Written request =>
Please copy out every one of the lines below verbatim, keeping them in their original order.

Input data =>
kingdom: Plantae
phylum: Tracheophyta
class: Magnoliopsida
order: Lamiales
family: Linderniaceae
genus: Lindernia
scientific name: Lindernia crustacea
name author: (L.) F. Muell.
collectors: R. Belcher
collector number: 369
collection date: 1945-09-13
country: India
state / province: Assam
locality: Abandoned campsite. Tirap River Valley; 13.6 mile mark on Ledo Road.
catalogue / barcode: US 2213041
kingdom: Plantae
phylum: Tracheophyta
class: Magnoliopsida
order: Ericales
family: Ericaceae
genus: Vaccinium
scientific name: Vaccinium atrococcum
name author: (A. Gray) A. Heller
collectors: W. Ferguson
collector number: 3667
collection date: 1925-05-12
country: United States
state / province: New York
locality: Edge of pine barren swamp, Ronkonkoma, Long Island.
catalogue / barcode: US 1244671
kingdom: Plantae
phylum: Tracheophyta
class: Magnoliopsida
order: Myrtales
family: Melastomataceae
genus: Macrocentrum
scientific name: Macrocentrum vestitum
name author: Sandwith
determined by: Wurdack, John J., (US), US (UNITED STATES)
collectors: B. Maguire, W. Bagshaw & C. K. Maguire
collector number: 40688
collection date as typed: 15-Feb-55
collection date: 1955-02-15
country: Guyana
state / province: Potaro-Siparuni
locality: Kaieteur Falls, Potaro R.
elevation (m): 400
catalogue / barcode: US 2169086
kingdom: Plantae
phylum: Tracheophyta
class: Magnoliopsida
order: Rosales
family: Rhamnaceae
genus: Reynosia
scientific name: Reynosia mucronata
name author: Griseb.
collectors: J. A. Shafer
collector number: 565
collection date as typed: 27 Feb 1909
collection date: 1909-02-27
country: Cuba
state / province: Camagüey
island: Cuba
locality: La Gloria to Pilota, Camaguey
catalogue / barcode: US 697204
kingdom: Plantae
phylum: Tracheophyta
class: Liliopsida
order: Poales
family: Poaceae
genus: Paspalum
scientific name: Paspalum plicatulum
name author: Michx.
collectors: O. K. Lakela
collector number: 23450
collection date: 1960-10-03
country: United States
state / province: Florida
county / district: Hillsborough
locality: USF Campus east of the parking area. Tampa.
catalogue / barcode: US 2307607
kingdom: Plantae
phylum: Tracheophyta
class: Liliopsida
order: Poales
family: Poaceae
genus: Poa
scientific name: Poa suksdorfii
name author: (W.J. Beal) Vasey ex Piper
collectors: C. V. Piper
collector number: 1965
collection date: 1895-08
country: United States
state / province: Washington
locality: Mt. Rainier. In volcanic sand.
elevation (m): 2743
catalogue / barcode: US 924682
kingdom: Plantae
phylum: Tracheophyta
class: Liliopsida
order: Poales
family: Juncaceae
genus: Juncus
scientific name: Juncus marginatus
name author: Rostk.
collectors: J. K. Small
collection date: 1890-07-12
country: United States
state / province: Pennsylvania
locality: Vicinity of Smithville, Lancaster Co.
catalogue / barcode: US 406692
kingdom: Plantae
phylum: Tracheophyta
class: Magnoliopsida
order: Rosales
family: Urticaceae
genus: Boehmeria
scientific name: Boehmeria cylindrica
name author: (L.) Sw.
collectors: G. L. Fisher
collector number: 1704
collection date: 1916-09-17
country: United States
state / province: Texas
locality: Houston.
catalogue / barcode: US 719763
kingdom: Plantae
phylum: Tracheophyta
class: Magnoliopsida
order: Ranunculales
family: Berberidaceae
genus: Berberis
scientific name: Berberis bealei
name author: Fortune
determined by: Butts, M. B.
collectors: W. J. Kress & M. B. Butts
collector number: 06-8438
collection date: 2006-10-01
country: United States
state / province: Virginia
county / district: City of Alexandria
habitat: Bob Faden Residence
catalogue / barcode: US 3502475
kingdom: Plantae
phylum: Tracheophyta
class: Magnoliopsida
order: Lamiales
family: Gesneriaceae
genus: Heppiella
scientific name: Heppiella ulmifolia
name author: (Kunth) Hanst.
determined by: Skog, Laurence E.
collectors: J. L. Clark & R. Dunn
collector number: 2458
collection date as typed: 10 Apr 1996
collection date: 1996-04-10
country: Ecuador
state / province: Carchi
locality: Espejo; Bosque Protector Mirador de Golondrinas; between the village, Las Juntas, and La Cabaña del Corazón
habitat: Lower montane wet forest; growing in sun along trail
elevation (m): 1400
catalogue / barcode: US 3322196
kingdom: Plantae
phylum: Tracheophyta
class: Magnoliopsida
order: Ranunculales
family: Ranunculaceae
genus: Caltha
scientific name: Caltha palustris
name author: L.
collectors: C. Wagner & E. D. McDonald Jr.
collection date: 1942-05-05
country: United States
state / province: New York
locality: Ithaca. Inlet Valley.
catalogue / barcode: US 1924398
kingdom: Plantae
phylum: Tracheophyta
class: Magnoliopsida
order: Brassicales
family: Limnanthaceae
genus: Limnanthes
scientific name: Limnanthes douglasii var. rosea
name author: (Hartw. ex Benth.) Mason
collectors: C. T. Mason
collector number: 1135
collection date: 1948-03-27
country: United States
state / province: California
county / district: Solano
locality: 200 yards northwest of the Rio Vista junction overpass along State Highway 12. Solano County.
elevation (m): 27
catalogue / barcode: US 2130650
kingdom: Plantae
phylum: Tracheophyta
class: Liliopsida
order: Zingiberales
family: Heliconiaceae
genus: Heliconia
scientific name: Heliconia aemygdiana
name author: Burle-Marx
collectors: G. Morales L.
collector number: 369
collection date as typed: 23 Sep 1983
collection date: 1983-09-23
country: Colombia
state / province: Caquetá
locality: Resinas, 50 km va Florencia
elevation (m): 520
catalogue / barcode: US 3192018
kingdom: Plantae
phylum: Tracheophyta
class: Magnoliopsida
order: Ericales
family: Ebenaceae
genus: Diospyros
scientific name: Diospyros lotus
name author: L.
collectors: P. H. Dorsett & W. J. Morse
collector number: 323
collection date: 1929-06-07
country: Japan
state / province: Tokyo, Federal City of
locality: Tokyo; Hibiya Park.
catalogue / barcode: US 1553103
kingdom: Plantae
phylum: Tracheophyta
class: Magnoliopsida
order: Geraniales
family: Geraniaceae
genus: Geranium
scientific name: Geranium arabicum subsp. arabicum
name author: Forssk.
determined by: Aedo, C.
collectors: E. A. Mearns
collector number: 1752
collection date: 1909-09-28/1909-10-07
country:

Written answer =>
kingdom: Plantae
phylum: Tracheophyta
class: Magnoliopsida
order: Lamiales
family: Linderniaceae
genus: Lindernia
scientific name: Lindernia crustacea
name author: (L.) F. Muell.
collectors: R. Belcher
collector number: 369
collection date: 1945-09-13
country: India
state / province: Assam
locality: Abandoned campsite. Tirap River Valley; 13.6 mile mark on Ledo Road.
catalogue / barcode: US 2213041
kingdom: Plantae
phylum: Tracheophyta
class: Magnoliopsida
order: Ericales
family: Ericaceae
genus: Vaccinium
scientific name: Vaccinium atrococcum
name author: (A. Gray) A. Heller
collectors: W. Ferguson
collector number: 3667
collection date: 1925-05-12
country: United States
state / province: New York
locality: Edge of pine barren swamp, Ronkonkoma, Long Island.
catalogue / barcode: US 1244671
kingdom: Plantae
phylum: Tracheophyta
class: Magnoliopsida
order: Myrtales
family: Melastomataceae
genus: Macrocentrum
scientific name: Macrocentrum vestitum
name author: Sandwith
determined by: Wurdack, John J., (US), US (UNITED STATES)
collectors: B. Maguire, W. Bagshaw & C. K. Maguire
collector number: 40688
collection date as typed: 15-Feb-55
collection date: 1955-02-15
country: Guyana
state / province: Potaro-Siparuni
locality: Kaieteur Falls, Potaro R.
elevation (m): 400
catalogue / barcode: US 2169086
kingdom: Plantae
phylum: Tracheophyta
class: Magnoliopsida
order: Rosales
family: Rhamnaceae
genus: Reynosia
scientific name: Reynosia mucronata
name author: Griseb.
collectors: J. A. Shafer
collector number: 565
collection date as typed: 27 Feb 1909
collection date: 1909-02-27
country: Cuba
state / province: Camagüey
island: Cuba
locality: La Gloria to Pilota, Camaguey
catalogue / barcode: US 697204
kingdom: Plantae
phylum: Tracheophyta
class: Liliopsida
order: Poales
family: Poaceae
genus: Paspalum
scientific name: Paspalum plicatulum
name author: Michx.
collectors: O. K. Lakela
collector number: 23450
collection date: 1960-10-03
country: United States
state / province: Florida
county / district: Hillsborough
locality: USF Campus east of the parking area. Tampa.
catalogue / barcode: US 2307607
kingdom: Plantae
phylum: Tracheophyta
class: Liliopsida
order: Poales
family: Poaceae
genus: Poa
scientific name: Poa suksdorfii
name author: (W.J. Beal) Vasey ex Piper
collectors: C. V. Piper
collector number: 1965
collection date: 1895-08
country: United States
state / province: Washington
locality: Mt. Rainier. In volcanic sand.
elevation (m): 2743
catalogue / barcode: US 924682
kingdom: Plantae
phylum: Tracheophyta
class: Liliopsida
order: Poales
family: Juncaceae
genus: Juncus
scientific name: Juncus marginatus
name author: Rostk.
collectors: J. K. Small
collection date: 1890-07-12
country: United States
state / province: Pennsylvania
locality: Vicinity of Smithville, Lancaster Co.
catalogue / barcode: US 406692
kingdom: Plantae
phylum: Tracheophyta
class: Magnoliopsida
order: Rosales
family: Urticaceae
genus: Boehmeria
scientific name: Boehmeria cylindrica
name author: (L.) Sw.
collectors: G. L. Fisher
collector number: 1704
collection date: 1916-09-17
country: United States
state / province: Texas
locality: Houston.
catalogue / barcode: US 719763
kingdom: Plantae
phylum: Tracheophyta
class: Magnoliopsida
order: Ranunculales
family: Berberidaceae
genus: Berberis
scientific name: Berberis bealei
name author: Fortune
determined by: Butts, M. B.
collectors: W. J. Kress & M. B. Butts
collector number: 06-8438
collection date: 2006-10-01
country: United States
state / province: Virginia
county / district: City of Alexandria
habitat: Bob Faden Residence
catalogue / barcode: US 3502475
kingdom: Plantae
phylum: Tracheophyta
class: Magnoliopsida
order: Lamiales
family: Gesneriaceae
genus: Heppiella
scientific name: Heppiella ulmifolia
name author: (Kunth) Hanst.
determined by: Skog, Laurence E.
collectors: J. L. Clark & R. Dunn
collector number: 2458
collection date as typed: 10 Apr 1996
collection date: 1996-04-10
country: Ecuador
state / province: Carchi
locality: Espejo; Bosque Protector Mirador de Golondrinas; between the village, Las Juntas, and La Cabaña del Corazón
habitat: Lower montane wet forest; growing in sun along trail
elevation (m): 1400
catalogue / barcode: US 3322196
kingdom: Plantae
phylum: Tracheophyta
class: Magnoliopsida
order: Ranunculales
family: Ranunculaceae
genus: Caltha
scientific name: Caltha palustris
name author: L.
collectors: C. Wagner & E. D. McDonald Jr.
collection date: 1942-05-05
country: United States
state / province: New York
locality: Ithaca. Inlet Valley.
catalogue / barcode: US 1924398
kingdom: Plantae
phylum: Tracheophyta
class: Magnoliopsida
order: Brassicales
family: Limnanthaceae
genus: Limnanthes
scientific name: Limnanthes douglasii var. rosea
name author: (Hartw. ex Benth.) Mason
collectors: C. T. Mason
collector number: 1135
collection date: 1948-03-27
country: United States
state / province: California
county / district: Solano
locality: 200 yards northwest of the Rio Vista junction overpass along State Highway 12. Solano County.
elevation (m): 27
catalogue / barcode: US 2130650
kingdom: Plantae
phylum: Tracheophyta
class: Liliopsida
order: Zingiberales
family: Heliconiaceae
genus: Heliconia
scientific name: Heliconia aemygdiana
name author: Burle-Marx
collectors: G. Morales L.
collector number: 369
collection date as typed: 23 Sep 1983
collection date: 1983-09-23
country: Colombia
state / province: Caquetá
locality: Resinas, 50 km va Florencia
elevation (m): 520
catalogue / barcode: US 3192018
kingdom: Plantae
phylum: Tracheophyta
class: Magnoliopsida
order: Ericales
family: Ebenaceae
genus: Diospyros
scientific name: Diospyros lotus
name author: L.
collectors: P. H. Dorsett & W. J. Morse
collector number: 323
collection date: 1929-06-07
country: Japan
state / province: Tokyo, Federal City of
locality: Tokyo; Hibiya Park.
catalogue / barcode: US 1553103
kingdom: Plantae
phylum: Tracheophyta
class: Magnoliopsida
order: Geraniales
family: Geraniaceae
genus: Geranium
scientific name: Geranium arabicum subsp. arabicum
name author: Forssk.
determined by: Aedo, C.
collectors: E. A. Mearns
collector number: 1752
collection date: 1909-09-28/1909-10-07
country:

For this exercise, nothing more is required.